START Exercise material
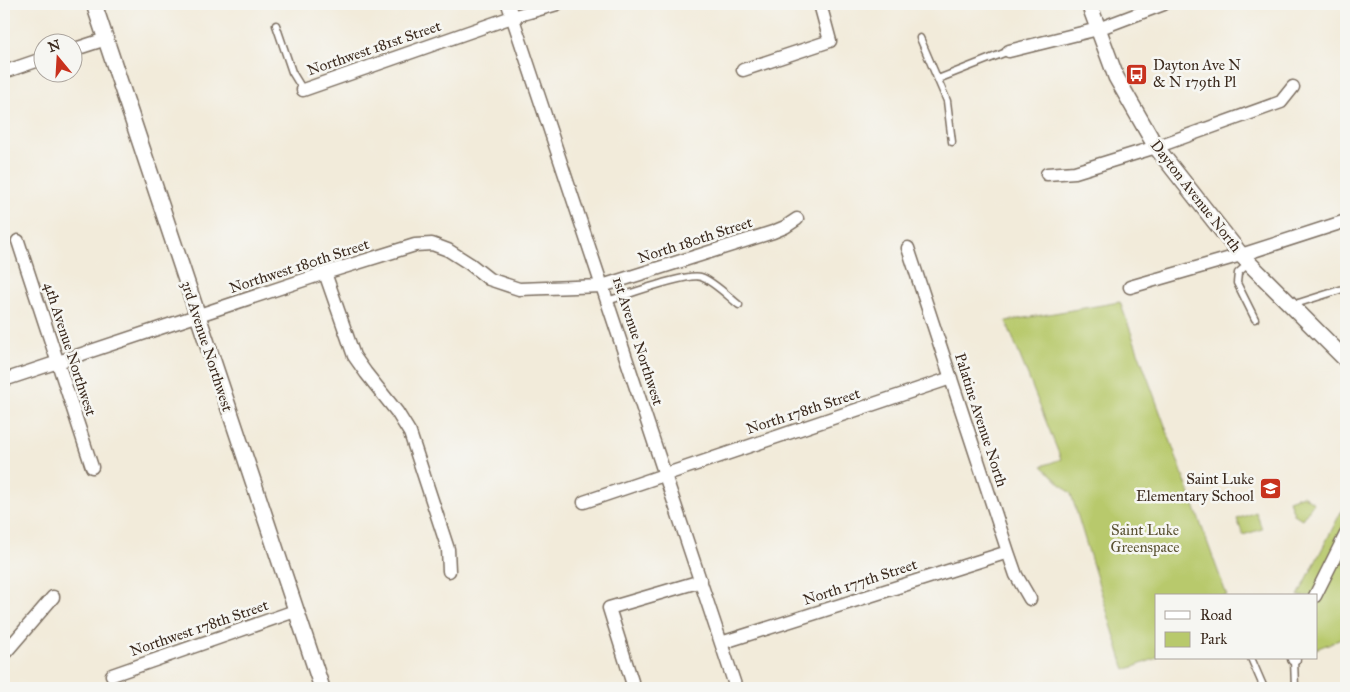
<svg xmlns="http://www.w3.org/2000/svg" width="1350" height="692" viewBox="0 0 1350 692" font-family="'IM FELL Great Primer',serif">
	<rect width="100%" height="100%" fill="#f6f6f2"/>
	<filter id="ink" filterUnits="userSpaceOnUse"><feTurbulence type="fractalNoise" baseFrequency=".02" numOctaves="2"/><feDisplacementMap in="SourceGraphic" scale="10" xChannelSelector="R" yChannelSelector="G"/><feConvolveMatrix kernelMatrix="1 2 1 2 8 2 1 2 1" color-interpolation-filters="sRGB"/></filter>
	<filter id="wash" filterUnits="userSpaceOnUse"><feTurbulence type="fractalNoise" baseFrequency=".0096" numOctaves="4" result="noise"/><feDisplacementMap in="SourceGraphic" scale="20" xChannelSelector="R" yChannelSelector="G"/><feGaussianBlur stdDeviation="1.12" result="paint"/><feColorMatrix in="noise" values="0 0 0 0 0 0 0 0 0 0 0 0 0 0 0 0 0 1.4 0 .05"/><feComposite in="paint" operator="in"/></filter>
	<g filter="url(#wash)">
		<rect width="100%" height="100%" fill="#f2ebda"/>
		<path fill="#b8c96c" stroke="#7a7a45" d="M 1120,302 L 1227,596 L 1156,596 L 1157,658 L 1125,670 L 1071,494 L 1042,466 L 1061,459 L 1006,321 Z
			M 1303,495 L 1314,503 L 1302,519 L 1294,514 L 1289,500 Z
			M 1346,508 L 1346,637 L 1316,649 L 1316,596 L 1298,596 L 1342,510 Z
			M 1256,512 L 1262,529 L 1243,535 L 1237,519 Z"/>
	</g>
	<g filter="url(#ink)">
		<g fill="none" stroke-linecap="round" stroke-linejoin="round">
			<defs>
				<path id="service" d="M 276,25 L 292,72 L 303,90
					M 920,38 L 947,101 L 952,142
					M 938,79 L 1009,51
					M 1249,263 L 1238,273 L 1237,283 L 1255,319
					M 607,301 C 624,296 688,272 701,277 C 713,281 729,297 739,305
					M 1292,305 L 1346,288
					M 1251,658 L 1264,688
					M 1294,659 L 1295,688"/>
				<path id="minor" d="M 508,4 L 736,688
					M 72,50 L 106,39
					M 1009,51 L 1098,29 L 1164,4
					M 743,70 L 830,41 L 820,4
					M 4,72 L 42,59
					M 303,90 L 512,17 L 557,4
					M 1047,174 L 1075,172 L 1156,147 L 1281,102 L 1293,87
					M 18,241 L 92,467
					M 908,248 L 1008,552 L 1016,575 L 1030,599
					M 325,273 L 354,356 L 366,373 L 397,412 L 410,433 L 448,549 L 449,571
					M 1130,287 L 1241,255 L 1346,221
					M 4,380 L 325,273 L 415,245 L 432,244 L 448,250 L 470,264 L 489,279 L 519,289 L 602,286 L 773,232 L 785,227 L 797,219
					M 584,502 L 951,378
					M 1315,596 L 1346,534
					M 721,643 L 1008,552
					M 4,654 L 53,597
					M 1294,659 L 1294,658
					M 112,675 L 295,611
					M 634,688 L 609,608 L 701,581"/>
				<path id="tertiary" d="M 94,4 L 322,688
					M 1089,4 L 1116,77 L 1156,147 L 1241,255 L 1346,360"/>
			</defs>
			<use href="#service" stroke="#7b6e60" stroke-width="9"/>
			<use href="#minor" stroke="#7b6e60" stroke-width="15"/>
			<use href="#tertiary" stroke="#7b6e60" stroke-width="18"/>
			<use href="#service" stroke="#fff" stroke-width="6"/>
			<use href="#minor" stroke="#fff" stroke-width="12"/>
			<use href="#tertiary" stroke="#fff" stroke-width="15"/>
		</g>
	</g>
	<defs>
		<symbol id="bus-square" viewBox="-11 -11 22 22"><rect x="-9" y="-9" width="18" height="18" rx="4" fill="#c8321e" stroke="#f6f6f2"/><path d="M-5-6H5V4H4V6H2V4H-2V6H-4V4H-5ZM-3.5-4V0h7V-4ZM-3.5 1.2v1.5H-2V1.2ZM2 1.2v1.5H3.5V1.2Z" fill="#fff"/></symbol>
		<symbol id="school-square" viewBox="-11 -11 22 22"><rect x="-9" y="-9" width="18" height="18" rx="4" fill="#c8321e" stroke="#f6f6f2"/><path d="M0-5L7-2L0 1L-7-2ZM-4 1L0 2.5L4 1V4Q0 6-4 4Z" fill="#fff"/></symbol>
	</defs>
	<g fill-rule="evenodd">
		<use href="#bus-square" x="1124" y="62" width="25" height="25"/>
		<use href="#school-square" x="1258" y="476" width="25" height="25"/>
	</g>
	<g text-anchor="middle" stroke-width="5" stroke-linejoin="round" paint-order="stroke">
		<g font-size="15" fill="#3b2a1e" stroke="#f6f6f2">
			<text transform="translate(374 48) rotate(-19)" y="5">Northwest 181st Street</text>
			<text transform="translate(1196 196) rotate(52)" y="5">Dayton Avenue North</text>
			<text transform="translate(695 240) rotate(-18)" y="5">North 180th Street</text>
			<text transform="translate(299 266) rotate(-18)" y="5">Northwest 180th Street</text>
			<text transform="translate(638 341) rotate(72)" y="5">1st Avenue Northwest</text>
			<text transform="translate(207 346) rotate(72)" y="5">3rd Avenue Northwest</text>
			<text transform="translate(70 349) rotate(72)" y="5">4th Avenue Northwest</text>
			<text transform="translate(803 411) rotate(-18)" y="5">North 178th Street</text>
			<text transform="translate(981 420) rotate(72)" y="5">Palatine Avenue North</text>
			<text transform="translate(860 582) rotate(-18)" y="5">North 177th Street</text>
			<text transform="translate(199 628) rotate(-19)" y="5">Northwest 178th Street</text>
		</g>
		<g font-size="15" fill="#3b2a1e" stroke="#f6f6f2" text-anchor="start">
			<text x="1153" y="70">Dayton Ave N<tspan x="1153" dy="17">&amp; N 179th Pl</tspan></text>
			<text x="1254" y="484" text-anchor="end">Saint Luke<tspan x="1254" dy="17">Elementary School</tspan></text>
		</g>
		<g font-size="15" fill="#5a5232" stroke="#f6f6f2">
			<text x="1145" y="535">Saint Luke<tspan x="1145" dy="17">Greenspace</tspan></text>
		</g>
	</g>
	<rect width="1350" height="692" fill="none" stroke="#f6f6f2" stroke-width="20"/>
	<rect x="1155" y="594" width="162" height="65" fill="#f6f6f2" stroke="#aba49d"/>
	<rect x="1165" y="611" width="25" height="8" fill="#ffffff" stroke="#aba49d"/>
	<text x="1200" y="620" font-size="15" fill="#3b2a1e">Road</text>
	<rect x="1165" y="632" width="25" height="15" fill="#b8c96c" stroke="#aba49d"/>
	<text x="1200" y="644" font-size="15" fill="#3b2a1e">Park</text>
	<g transform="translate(58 58) rotate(342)"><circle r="24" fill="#f6f6f2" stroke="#aba49d"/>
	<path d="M0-4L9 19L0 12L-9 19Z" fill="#c8321e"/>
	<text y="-8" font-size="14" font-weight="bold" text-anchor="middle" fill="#3b2a1e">N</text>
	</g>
</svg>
END Exercise material
■ **About this task**:
Each entry above should be copied exactly. The pictures should not.

■ **Solution to this exercise**:
<svg xmlns="http://www.w3.org/2000/svg" width="1350" height="692" viewBox="0 0 1350 692" font-family="'IM FELL Great Primer',serif">
	<rect width="100%" height="100%" fill="#f6f6f2"/>
	<filter id="ink" filterUnits="userSpaceOnUse"><feTurbulence type="fractalNoise" baseFrequency=".02" numOctaves="2"/><feDisplacementMap in="SourceGraphic" scale="10" xChannelSelector="R" yChannelSelector="G"/><feConvolveMatrix kernelMatrix="1 2 1 2 8 2 1 2 1" color-interpolation-filters="sRGB"/></filter>
	<filter id="wash" filterUnits="userSpaceOnUse"><feTurbulence type="fractalNoise" baseFrequency=".0096" numOctaves="4" result="noise"/><feDisplacementMap in="SourceGraphic" scale="20" xChannelSelector="R" yChannelSelector="G"/><feGaussianBlur stdDeviation="1.12" result="paint"/><feColorMatrix in="noise" values="0 0 0 0 0 0 0 0 0 0 0 0 0 0 0 0 0 1.4 0 .05"/><feComposite in="paint" operator="in"/></filter>
	<g filter="url(#wash)">
		<rect width="100%" height="100%" fill="#f2ebda"/>
		<path fill="#b8c96c" stroke="#7a7a45" d="M 1120,302 L 1227,596 L 1156,596 L 1157,658 L 1125,670 L 1071,494 L 1042,466 L 1061,459 L 1006,321 Z
			M 1303,495 L 1314,503 L 1302,519 L 1294,514 L 1289,500 Z
			M 1346,508 L 1346,637 L 1316,649 L 1316,596 L 1298,596 L 1342,510 Z
			M 1256,512 L 1262,529 L 1243,535 L 1237,519 Z"/>
	</g>
	<g filter="url(#ink)">
		<g fill="none" stroke-linecap="round" stroke-linejoin="round">
			<defs>
				<path id="service" d="M 276,25 L 292,72 L 303,90
					M 920,38 L 947,101 L 952,142
					M 938,79 L 1009,51
					M 1249,263 L 1238,273 L 1237,283 L 1255,319
					M 607,301 C 624,296 688,272 701,277 C 713,281 729,297 739,305
					M 1292,305 L 1346,288
					M 1251,658 L 1264,688
					M 1294,659 L 1295,688"/>
				<path id="minor" d="M 508,4 L 736,688
					M 72,50 L 106,39
					M 1009,51 L 1098,29 L 1164,4
					M 743,70 L 830,41 L 820,4
					M 4,72 L 42,59
					M 303,90 L 512,17 L 557,4
					M 1047,174 L 1075,172 L 1156,147 L 1281,102 L 1293,87
					M 18,241 L 92,467
					M 908,248 L 1008,552 L 1016,575 L 1030,599
					M 325,273 L 354,356 L 366,373 L 397,412 L 410,433 L 448,549 L 449,571
					M 1130,287 L 1241,255 L 1346,221
					M 4,380 L 325,273 L 415,245 L 432,244 L 448,250 L 470,264 L 489,279 L 519,289 L 602,286 L 773,232 L 785,227 L 797,219
					M 584,502 L 951,378
					M 1315,596 L 1346,534
					M 721,643 L 1008,552
					M 4,654 L 53,597
					M 1294,659 L 1294,658
					M 112,675 L 295,611
					M 634,688 L 609,608 L 701,581"/>
				<path id="tertiary" d="M 94,4 L 322,688
					M 1089,4 L 1116,77 L 1156,147 L 1241,255 L 1346,360"/>
			</defs>
			<use href="#service" stroke="#7b6e60" stroke-width="9"/>
			<use href="#minor" stroke="#7b6e60" stroke-width="15"/>
			<use href="#tertiary" stroke="#7b6e60" stroke-width="18"/>
			<use href="#service" stroke="#fff" stroke-width="6"/>
			<use href="#minor" stroke="#fff" stroke-width="12"/>
			<use href="#tertiary" stroke="#fff" stroke-width="15"/>
		</g>
	</g>
	<defs>
		<symbol id="bus-square" viewBox="-11 -11 22 22"><rect x="-9" y="-9" width="18" height="18" rx="4" fill="#c8321e" stroke="#f6f6f2"/><path d="M-5-6H5V4H4V6H2V4H-2V6H-4V4H-5ZM-3.5-4V0h7V-4ZM-3.5 1.2v1.5H-2V1.2ZM2 1.2v1.5H3.5V1.2Z" fill="#fff"/></symbol>
		<symbol id="school-square" viewBox="-11 -11 22 22"><rect x="-9" y="-9" width="18" height="18" rx="4" fill="#c8321e" stroke="#f6f6f2"/><path d="M0-5L7-2L0 1L-7-2ZM-4 1L0 2.5L4 1V4Q0 6-4 4Z" fill="#fff"/></symbol>
	</defs>
	<g fill-rule="evenodd">
		<use href="#bus-square" x="1124" y="62" width="25" height="25"/>
		<use href="#school-square" x="1258" y="476" width="25" height="25"/>
	</g>
	<g text-anchor="middle" stroke-width="5" stroke-linejoin="round" paint-order="stroke">
		<g font-size="15" fill="#3b2a1e" stroke="#f6f6f2">
			<text transform="translate(374 48) rotate(-19)" y="5">Northwest 181st Street</text>
			<text transform="translate(1196 196) rotate(52)" y="5">Dayton Avenue North</text>
			<text transform="translate(695 240) rotate(-18)" y="5">North 180th Street</text>
			<text transform="translate(299 266) rotate(-18)" y="5">Northwest 180th Street</text>
			<text transform="translate(638 341) rotate(72)" y="5">1st Avenue Northwest</text>
			<text transform="translate(207 346) rotate(72)" y="5">3rd Avenue Northwest</text>
			<text transform="translate(70 349) rotate(72)" y="5">4th Avenue Northwest</text>
			<text transform="translate(803 411) rotate(-18)" y="5">North 178th Street</text>
			<text transform="translate(981 420) rotate(72)" y="5">Palatine Avenue North</text>
			<text transform="translate(860 582) rotate(-18)" y="5">North 177th Street</text>
			<text transform="translate(199 628) rotate(-19)" y="5">Northwest 178th Street</text>
		</g>
		<g font-size="15" fill="#3b2a1e" stroke="#f6f6f2" text-anchor="start">
			<text x="1153" y="70">Dayton Ave N<tspan x="1153" dy="17">&amp; N 179th Pl</tspan></text>
			<text x="1254" y="484" text-anchor="end">Saint Luke<tspan x="1254" dy="17">Elementary School</tspan></text>
		</g>
		<g font-size="15" fill="#5a5232" stroke="#f6f6f2">
			<text x="1145" y="535">Saint Luke<tspan x="1145" dy="17">Greenspace</tspan></text>
		</g>
	</g>
	<rect width="1350" height="692" fill="none" stroke="#f6f6f2" stroke-width="20"/>
	<rect x="1155" y="594" width="162" height="65" fill="#f6f6f2" stroke="#aba49d"/>
	<rect x="1165" y="611" width="25" height="8" fill="#ffffff" stroke="#aba49d"/>
	<text x="1200" y="620" font-size="15" fill="#3b2a1e">Road</text>
	<rect x="1165" y="632" width="25" height="15" fill="#b8c96c" stroke="#aba49d"/>
	<text x="1200" y="644" font-size="15" fill="#3b2a1e">Park</text>
	<g transform="translate(58 58) rotate(342)"><circle r="24" fill="#f6f6f2" stroke="#aba49d"/>
	<path d="M0-4L9 19L0 12L-9 19Z" fill="#c8321e"/>
	<text y="-8" font-size="14" font-weight="bold" text-anchor="middle" fill="#3b2a1e">N</text>
	</g>
</svg>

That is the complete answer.